I am agnostic. Agnosticism is a philosophical position that denounces epistemic claims for existence or non-existence of God on grounds that it is impossible for humans to know whether or not God – or meta-empirical reality – exists. God’s existence or non-existence is thus unknowable.
You can now see the connection between agnosticism and the scientific rule of logical positivists.
Agnosticism doesn’t undermine one’s belief rather it challenges statements that affirm or deny knowledge of metaphysical reality.
Both atheists and theists claim to know more than they can or that which they can’t.
The theist is like a traveller who claims he knows there exists an invisible non-physical bridge at the bottom of the horizon and hopes to use that bridge to gain access to the back of the sky.
The atheist traveller on the hand contrary argues he knows there exists no such bridge and challenges the theist traveller to prove otherwise. Clearly, both are guilty of ‘ad ignorantiam’ fallacy. In short, believe but don’t claim knowledge of something you can’t verify its existence.

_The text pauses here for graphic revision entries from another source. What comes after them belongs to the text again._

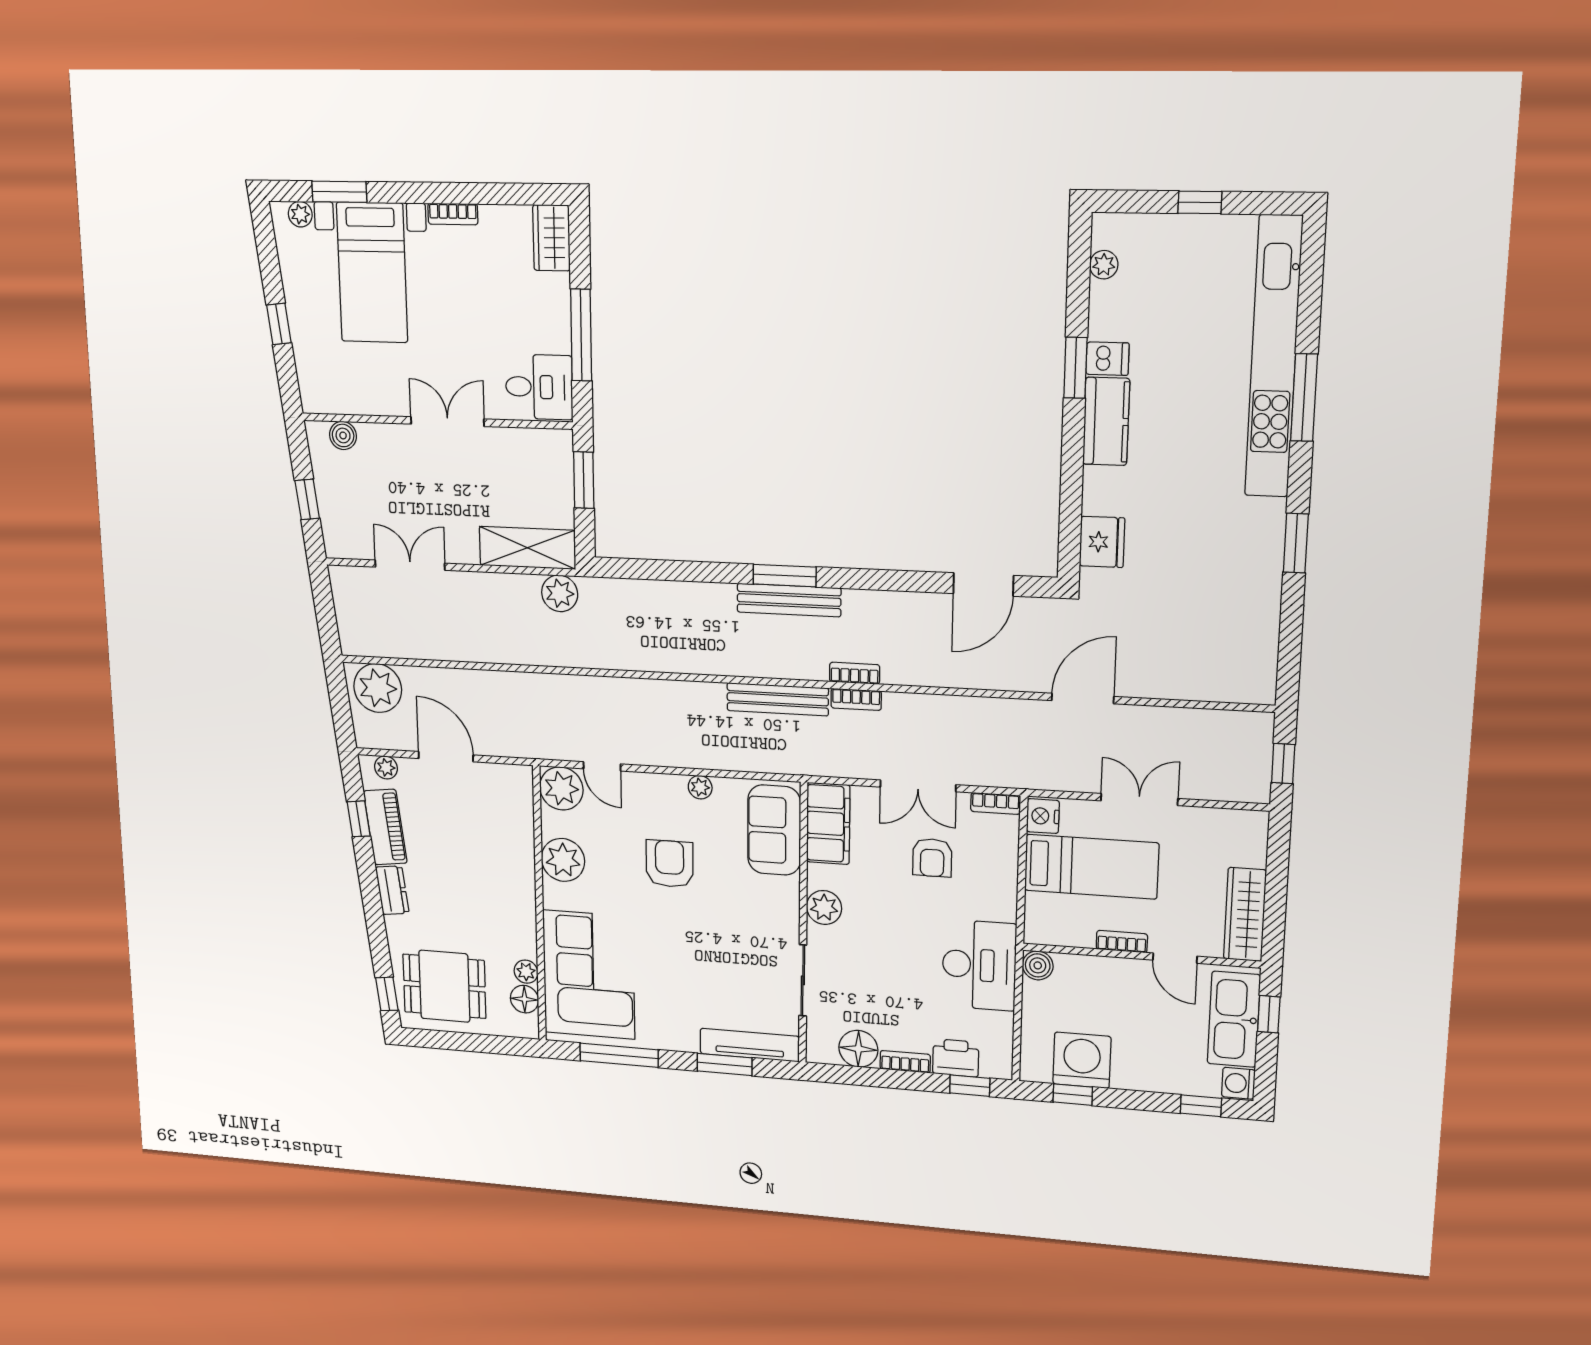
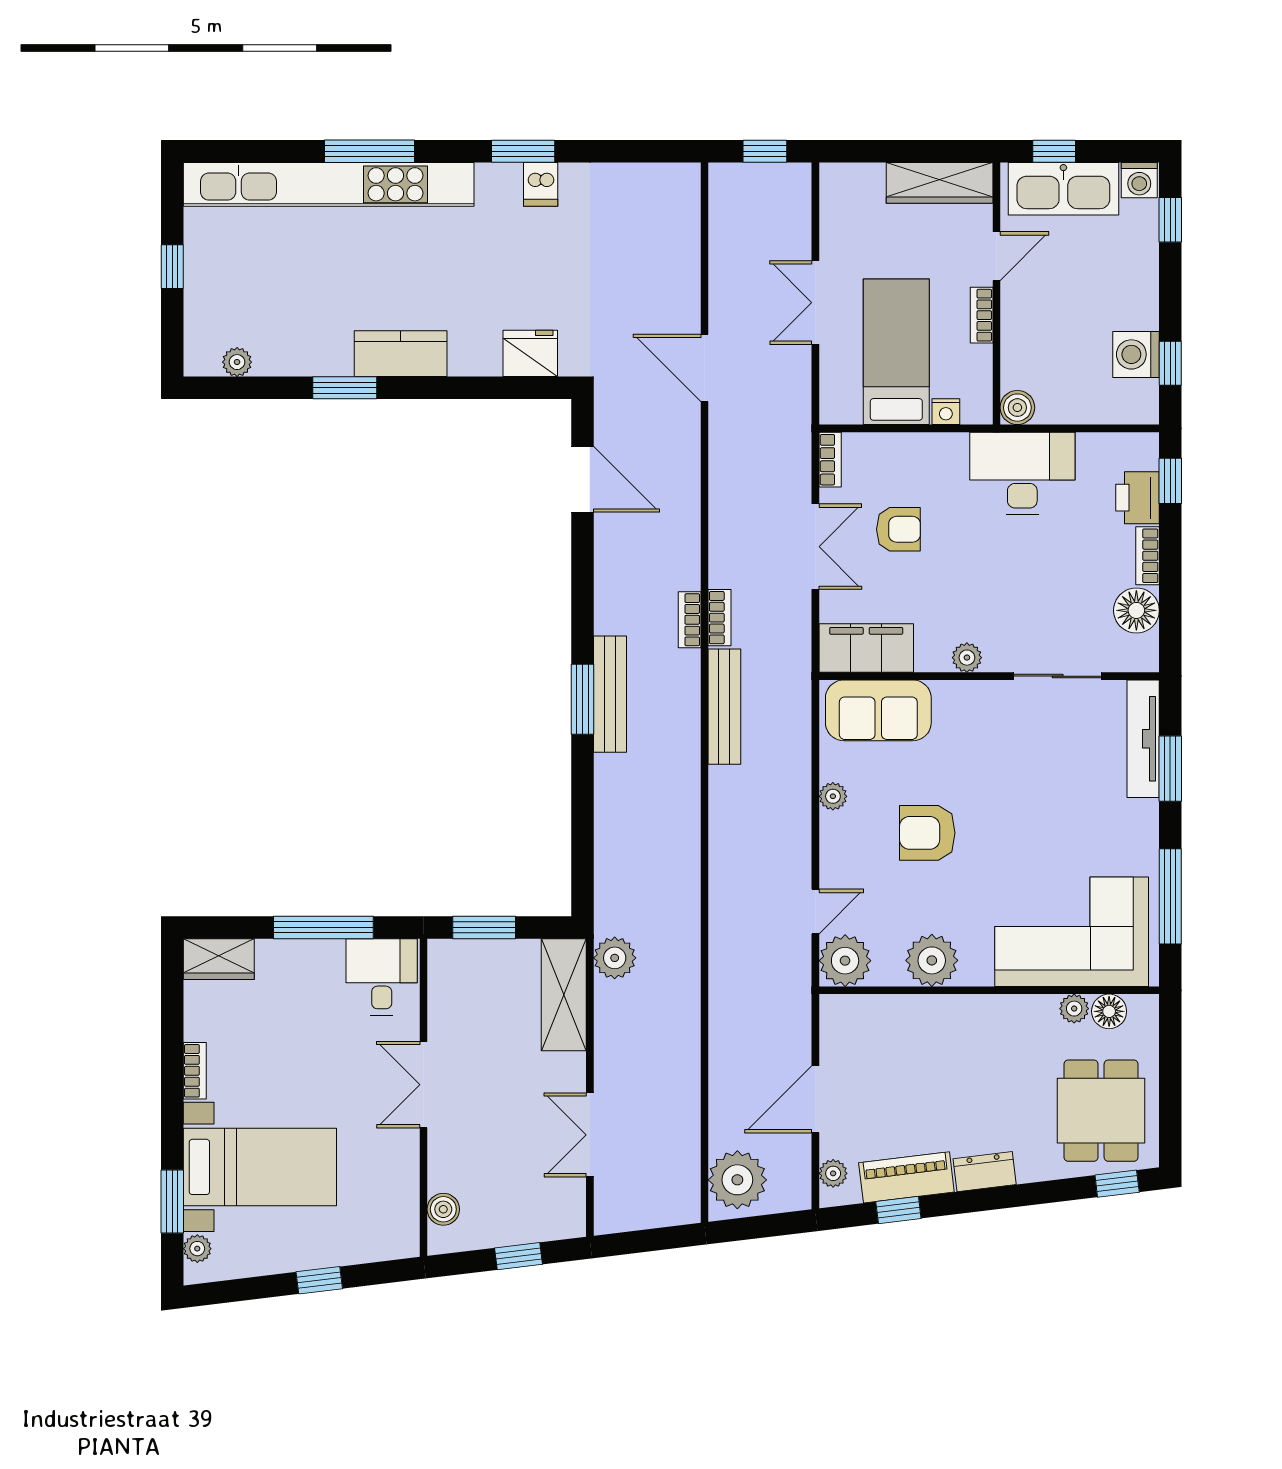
dishwasher: (1107, 359) -> (541, 184), moved, turned 180
nightstand: (1043, 816) -> (946, 412), moved, width x0.72, depth x0.74
plant: (824, 907) -> (967, 658), width x0.73, depth x0.73
washing machine: (1082, 1060) -> (1136, 354), width x0.73, depth x0.73

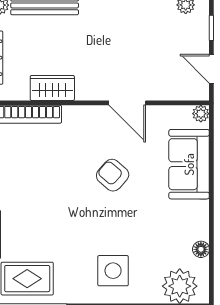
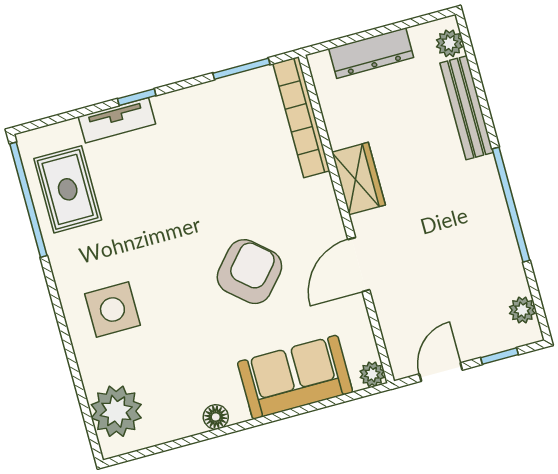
wardrobe: (52, 88) -> (358, 179), moved
armchair: (113, 175) -> (249, 272), width x1.38, depth x1.38
floor lamp: (201, 249) -> (216, 417), moved

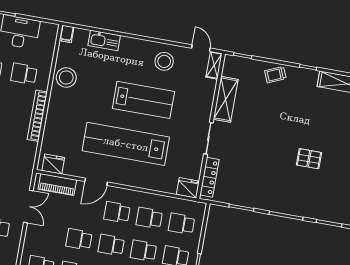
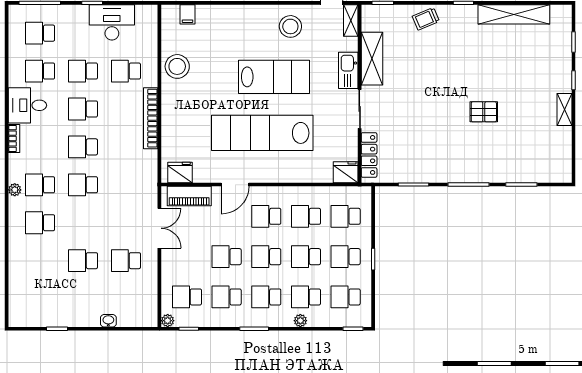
filing cabinet: (67, 34) -> (187, 14), moved
kitchen sink: (104, 40) -> (348, 70), moved, turned 90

How have family members or friends reacted to your revelations and choices? What do you say to them?
I have clarified to people around me that mine is a purely philosophical opinion which shouldn’t influence their practice of religion…if anything, we are constantly seeking the truth.
Again, I question religion. I do not deride it or despise those who practice it. My contention is not about believing because belief is a mental attitude – it doesn’t necessarily need to attract evidential proof grounded on contingent facts of the world (even though it would make a lot of sense if it did).
Is there anything else you would like usto know?
If I were to choose which God to believe in, I would find a home in Einstein’s non-personal God whom, unlike the God of most organised religions, isn’t really involved in defining human fate or destiny.
But I find meaning in the idea of space and time as the infinite reality within which the universe came into existence.
Whichever side you take, whether it's Biblical creationism or scientific evolutionism, everything happened within space and time, and logically space and time couldn’t have been caused.
Space and time are both metaphysical and infinite – beyond anyone’s cause.